When we first met her, she couldn't hold her head up steadily or sit up at all on her own.  Her trunk (torso) has lower tone than the rest of her body, so we are working on building up strength in her trunk or the core of her body.  We started working on helping her sit up with support and her legs criss cross applesauce on our visits to the orphanage.  She has come so far!  

"Look Ma, no hands!"

Don't mind her silly brother in the background...or the Christmas blanket... :)

Monday, February 17, 2014

A First for Noah

Noah had his first shopping experience at Target this evening.  Actually, he had his first trip outside of the house that wasn't to a doctor's office or for a family walk.  And he loved every minute of it!  Who doesn't love a trip to Target? ;)  It was so encouraging!  I had no idea how Little Man would do.  He was wayyyy more comfortable and excited about the whole thing than I expected.   

One of the most fun things about adoption has been figuring out Noah and Nora's personalities.  Their personalities emerge more and more each day, and their personalities are changing as they experience the nurture and love of a family for the first time in their lives.  
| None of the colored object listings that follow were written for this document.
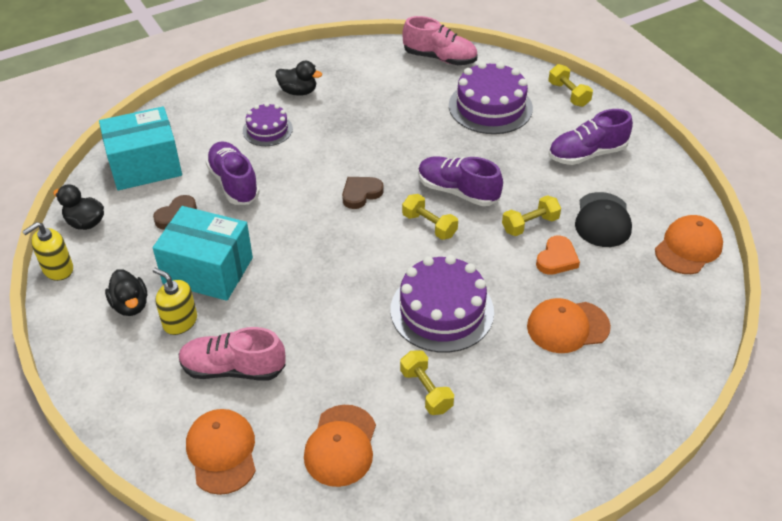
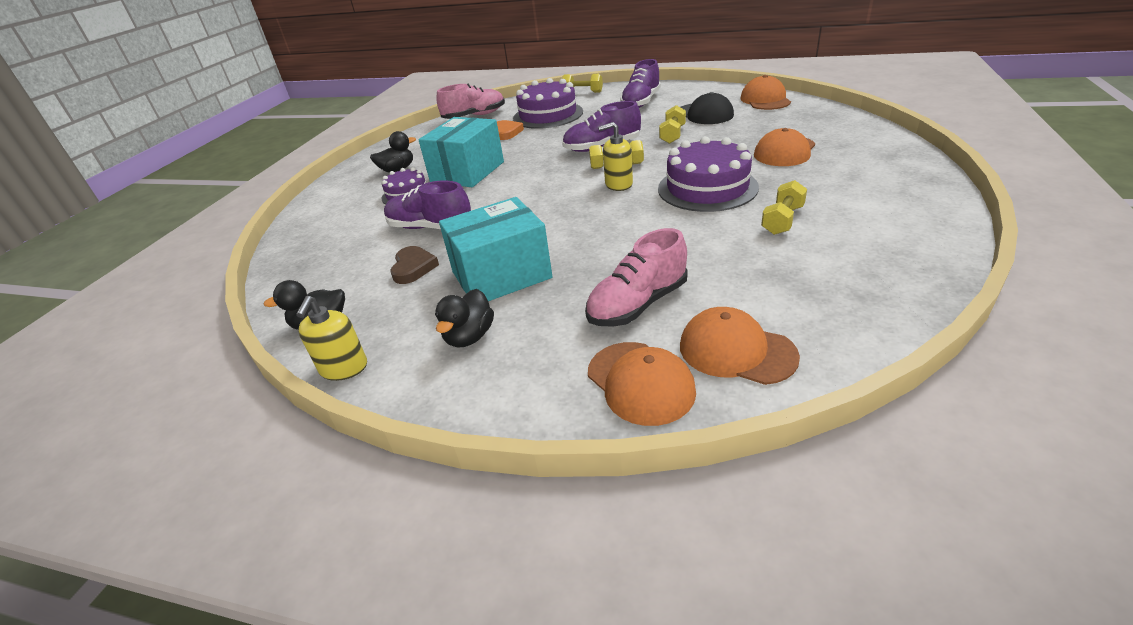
camera: 40 degrees left, 10 degrees down
(130, 305) = (469, 337): black duck -> black duck turned 90 degrees clockwise
(145, 166) = (326, 263): turquoise box -> turquoise box (467, 172)
(180, 322) = (536, 314): yellow soap dispenser -> yellow soap dispenser (618, 184)
(341, 445) = (801, 279): orange cap -> orange cap (640, 382)
(361, 194) = (541, 180): brown heart -> none
(426, 391) = (782, 220): yellow dumbbell -> yellow dumbbell turned 75 degrees counterclockwise
(557, 259) = (717, 136): orange heart -> orange heart (506, 132)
Our little guy has become very silly and has a sensitive heart.  We've recently learned that he is adventurous, too.  He doesn't particularly like new people (but will sometimes use them to try to get what he wants...we're working on that one...), but he seems to love new places.  He gets SO excited when we put his coat and shoes on because he knows he is going somewhere.  It doesn't matter if it's for a walk or a car ride somewhere.  He just likes the thrill of going somewhere.  He is also equally excited to come back home at the end of his adventure. :)  


Sunday, February 16, 2014

The Privilege of Cleaning Up Vomit

Our little girl was sick today fighting a stomach bug.  There is something that makes a parent so tender when caring for a sick child.  Today was a reminder of what a privilege it is to care for this little one.  

It was a bittersweet reminder.  Days like today remind me about how for five and a half years, she never had anyone to comfort her when she was sick.  When she was sick, she probably either laid in a bed in a room by herself or sat in a stroller with no interaction.  No one stroked her hair.  She had no lap to lie her head on.  No couch to spend the day on all cozied up.  No Mama to feed her special food that won't hurt her tummy and fluids filled with electrolytes to try to keep her hydrated.  Nannies don't have that option.  

It is so heartbreaking to think of all that she has been through and all she has missed out on, but it reminds me how precious every day with her is now.

Seeing your child sick really does bring out the tenderness, the gentleness and compassion, in parents.  But I wonder if there is something even sweeter about getting to care for a sick child who has never known the tenderness of a Mommy and Daddy before.  

It is a privilege to care for her.  It is a privilege to clean up her vomit.  To lay her head on my lap and stroke her hair.  To call her daughter.

How did I get the privilege of showing tenderness to this little one who has never known love before?

Only a gracious God would choose me to call her my own, to call her ours.  
Our gracious God has blessed us so much with this daughter of ours, a blessing we don't deserve.